# Ridiculous numbers of pirates

That's right: three days of ocean pictures, and I don't even like the beach.

We gave an answer to the pirate riddle yesterday, but it was somewhat unsatisfying for a mathematician.  I mean, the pirates will run out of gold eventually, and then what?  Well, notice that yesterday we established, for n < 102:

n pirates– #(n-2) gets 1 PoE, ceil((n-3)/2) of the bottom n-3 pirates gets 2 PoE (so each expects something like 1 PoE).

With a crew of size 101, the pirate captain is just barely able to survive:

101 pirates- #99 gets 1 PoE, and then he needs to pay 2 PoE to 49 of the remaining 98 pirates, meaning he’ll have 1 PoE for himself.

But then adding one more crew member means certain death for #102: #100 gets 1 PoE, and it will cost 100 more PoE to get the required 51 votes!  This creates an interesting dynamic, since #102 will definitely vote for #103 (if it saves his own skin!), and #103 has to compete with the offer that #101 made:

I thought about using this one for mappings of the plane to the plane...

103 pirates- #100 gets 1 PoE, #102 gets 0 PoE, and 49 of the remaining pirates get 2 PoE.  #103 keeps 1 for himself, and has 51.5 votes for, 51 against.  Notice that in this situation, there are 100 pirates (1-99, and 101) whose expectation is 98/100 PoE.  Things just got cheaper, since these pirates can now be bought for only 1 PoE.
104 pirates– Any pirate except #100 and #103 can be bought for just 1 PoE.  Then #104 will buy himself 52 votes for 1PoE each, and the expectation for the pirate payouts is only 52/101.  He keeps 48 for himself.
105 pirates–  Now any pirate except #104 can be bought for 1 PoE.  So he buys 52 votes (expected payout is 52/103).

We have a new pattern, for 105 < n < 202:
n pirates- Any pirate except #n-1 can be bought for 1 PoE.  So the pirate will buy floor(n/2) votes for 1 PoE each.

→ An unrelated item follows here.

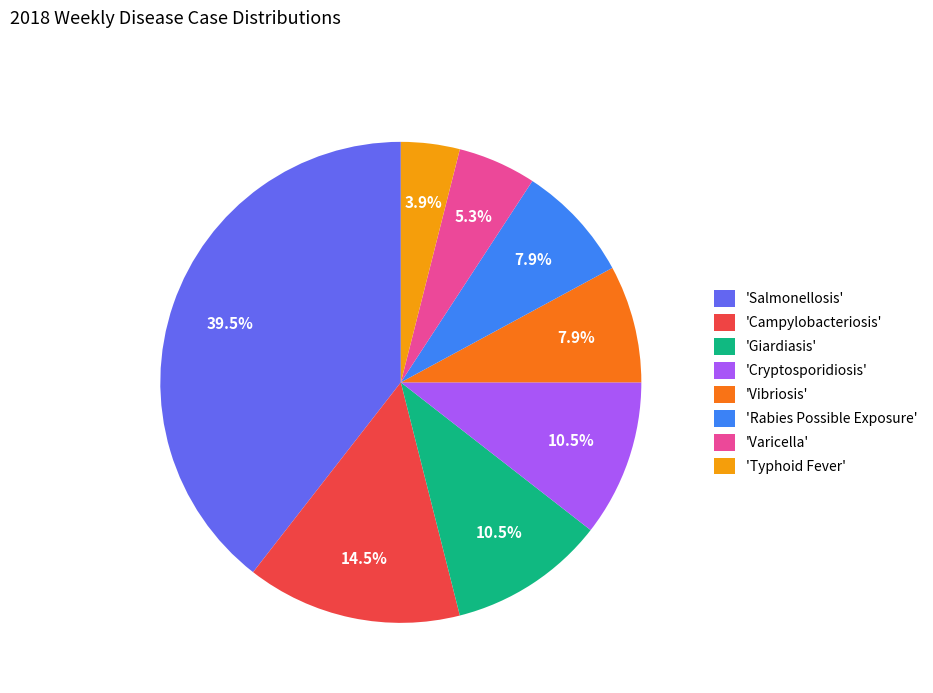

Which category has the biggest portion of the pie?

'Salmonellosis'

There is a new problem with 202 pirates on the ship: #202 can only buy 100 votes, plus his own makes 100.5 for, 101 against. But here again is a new pattern: each pirate from now on will have 100 votes, plus the next pirates who will die if he dies.  So #203 gets 100 votes, plus #202, plus his own makes 101.5 for, 101 against, and lives.  #204 gets only 100.5 votes, #205 can only get 101.5, #206 can only get 102.5, but #207 will get 103.5 (vs. 103) and live.  In fact, we get the following pattern for arbitrarily large pirate ships:

For n > 200, the pirate #n can live only if  $n = 200+(2^k-1)$ for some k = 1,2,…

As an example in lieu of proof: with 263 pirates, there will be 100 votes, plus the previous 31 pirates who’ll die if this one dies for 131.5 voting for, 131 against.